Search code examples
pythonapache-sparkpysparkhdfs

Split file name into different columns of pyspark dataframe


I am using pyspark SQL function input_file_name to add the input file name as a dataframe column.

df = df.withColumn("filename",input_file_name())

The column now has value like below. "abc://dev/folder1/date=20200813/id=1"

From the above column I have to create 2 different columns.

  1. Date
  2. ID

I have to get only date and id from the above file name and populate it to the columns mentioned above.

I can use split_col and get it. But if the folder structure changes then it might be a problem.

Is there a way to check if the file name has string "date" and "id" as part of it and get the values after the equal to symbol and populate it two new columns ?
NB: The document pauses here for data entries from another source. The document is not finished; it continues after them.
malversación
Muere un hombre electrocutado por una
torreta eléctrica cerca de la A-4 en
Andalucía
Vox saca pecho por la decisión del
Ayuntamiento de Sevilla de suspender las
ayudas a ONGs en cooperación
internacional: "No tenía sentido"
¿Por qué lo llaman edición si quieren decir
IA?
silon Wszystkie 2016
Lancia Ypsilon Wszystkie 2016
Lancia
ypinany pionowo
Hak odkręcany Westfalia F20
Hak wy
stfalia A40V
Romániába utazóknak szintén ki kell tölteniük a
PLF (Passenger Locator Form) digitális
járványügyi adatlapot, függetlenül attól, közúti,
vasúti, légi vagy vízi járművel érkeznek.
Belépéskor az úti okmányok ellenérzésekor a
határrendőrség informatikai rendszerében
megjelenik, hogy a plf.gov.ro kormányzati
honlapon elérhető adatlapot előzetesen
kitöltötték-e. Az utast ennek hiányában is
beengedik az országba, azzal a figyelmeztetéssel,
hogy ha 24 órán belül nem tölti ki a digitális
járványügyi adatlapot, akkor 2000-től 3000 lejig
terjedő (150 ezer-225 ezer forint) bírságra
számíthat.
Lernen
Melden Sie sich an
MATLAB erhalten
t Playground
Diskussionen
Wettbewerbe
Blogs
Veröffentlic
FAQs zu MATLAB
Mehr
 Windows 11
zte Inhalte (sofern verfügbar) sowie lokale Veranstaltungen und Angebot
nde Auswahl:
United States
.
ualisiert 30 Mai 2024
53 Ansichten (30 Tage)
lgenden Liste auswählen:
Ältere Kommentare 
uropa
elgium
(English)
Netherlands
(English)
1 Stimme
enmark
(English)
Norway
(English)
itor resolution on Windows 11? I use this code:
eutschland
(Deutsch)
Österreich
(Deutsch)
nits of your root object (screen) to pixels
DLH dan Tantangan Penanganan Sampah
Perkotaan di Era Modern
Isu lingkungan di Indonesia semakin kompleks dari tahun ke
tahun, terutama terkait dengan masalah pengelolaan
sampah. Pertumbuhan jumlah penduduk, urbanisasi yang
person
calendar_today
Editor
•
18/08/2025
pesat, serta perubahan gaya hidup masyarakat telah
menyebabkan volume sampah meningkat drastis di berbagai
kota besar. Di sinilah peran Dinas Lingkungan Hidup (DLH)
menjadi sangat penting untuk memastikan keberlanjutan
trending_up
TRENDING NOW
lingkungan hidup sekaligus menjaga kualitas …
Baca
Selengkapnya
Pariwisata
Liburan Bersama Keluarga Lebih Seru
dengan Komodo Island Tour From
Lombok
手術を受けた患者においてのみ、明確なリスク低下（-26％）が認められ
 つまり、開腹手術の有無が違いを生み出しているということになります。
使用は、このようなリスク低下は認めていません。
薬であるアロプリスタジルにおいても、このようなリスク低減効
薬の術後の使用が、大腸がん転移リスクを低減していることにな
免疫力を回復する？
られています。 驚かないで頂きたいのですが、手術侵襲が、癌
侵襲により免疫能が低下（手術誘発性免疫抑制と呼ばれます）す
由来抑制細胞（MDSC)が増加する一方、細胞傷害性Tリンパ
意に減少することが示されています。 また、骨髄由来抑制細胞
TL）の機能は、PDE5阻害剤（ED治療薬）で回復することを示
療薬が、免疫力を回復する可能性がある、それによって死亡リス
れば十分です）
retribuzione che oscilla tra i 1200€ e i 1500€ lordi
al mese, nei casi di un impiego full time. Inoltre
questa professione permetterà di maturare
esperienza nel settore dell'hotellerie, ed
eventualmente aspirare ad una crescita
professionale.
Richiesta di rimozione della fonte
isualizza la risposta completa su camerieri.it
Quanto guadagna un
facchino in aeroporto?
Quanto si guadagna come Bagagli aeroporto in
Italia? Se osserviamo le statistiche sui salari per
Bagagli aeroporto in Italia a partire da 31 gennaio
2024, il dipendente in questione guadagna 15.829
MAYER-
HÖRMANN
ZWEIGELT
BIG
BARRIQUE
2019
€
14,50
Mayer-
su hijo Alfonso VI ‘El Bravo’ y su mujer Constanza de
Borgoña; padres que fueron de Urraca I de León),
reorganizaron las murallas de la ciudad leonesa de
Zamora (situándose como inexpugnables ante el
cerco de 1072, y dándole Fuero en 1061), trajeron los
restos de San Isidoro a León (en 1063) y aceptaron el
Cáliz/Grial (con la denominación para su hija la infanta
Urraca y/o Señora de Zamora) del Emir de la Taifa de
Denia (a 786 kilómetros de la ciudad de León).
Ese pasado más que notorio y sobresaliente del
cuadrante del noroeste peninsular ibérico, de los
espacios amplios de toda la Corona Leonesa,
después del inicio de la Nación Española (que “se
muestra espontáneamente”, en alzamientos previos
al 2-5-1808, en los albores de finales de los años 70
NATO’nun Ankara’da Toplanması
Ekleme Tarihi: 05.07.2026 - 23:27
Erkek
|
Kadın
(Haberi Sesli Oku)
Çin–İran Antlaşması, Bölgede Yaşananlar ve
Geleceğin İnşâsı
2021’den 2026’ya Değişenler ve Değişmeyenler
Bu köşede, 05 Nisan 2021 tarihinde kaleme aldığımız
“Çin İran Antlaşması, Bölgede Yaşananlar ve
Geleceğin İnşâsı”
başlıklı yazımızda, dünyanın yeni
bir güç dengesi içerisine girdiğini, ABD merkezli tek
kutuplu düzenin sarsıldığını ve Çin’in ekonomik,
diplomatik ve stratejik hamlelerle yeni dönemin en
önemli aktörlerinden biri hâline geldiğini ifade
Below is the expected output.

filename                             date     id
abc://dev/folder1/date=20200813/id=1 20200813 1

Solution

  • You could use regexp_extract with a pattern that looks at the date= and id= substrings:

    df = sc.parallelize(['abc://dev/folder1/date=20200813/id=1', 
                         'def://dev/folder25/id=3/date=20200814'])\
           .map(lambda l: Row(file=l)).toDF()
    
    +-------------------------------------+
    |file                                 |
    +-------------------------------------+
    |abc://dev/folder1/date=20200813/id=1 |
    |def://dev/folder25/id=3/date=20200814|
    +-------------------------------------+
    
    df = df.withColumn('date', f.regexp_extract(f.col('file'), '(?<=date=)[0-9]+', 0))\
           .withColumn('id', f.regexp_extract(f.col('file'), '(?<=id=)[0-9]+', 0))
    df.show(truncate=False)
    

    Which outputs:

    +-------------------------------------+--------+---+
    |file                                 |date    |id |
    +-------------------------------------+--------+---+
    |abc://dev/folder1/date=20200813/id=1 |20200813|1  |
    |def://dev/folder25/id=3/date=20200814|20200814|3  |
    +-------------------------------------+--------+---+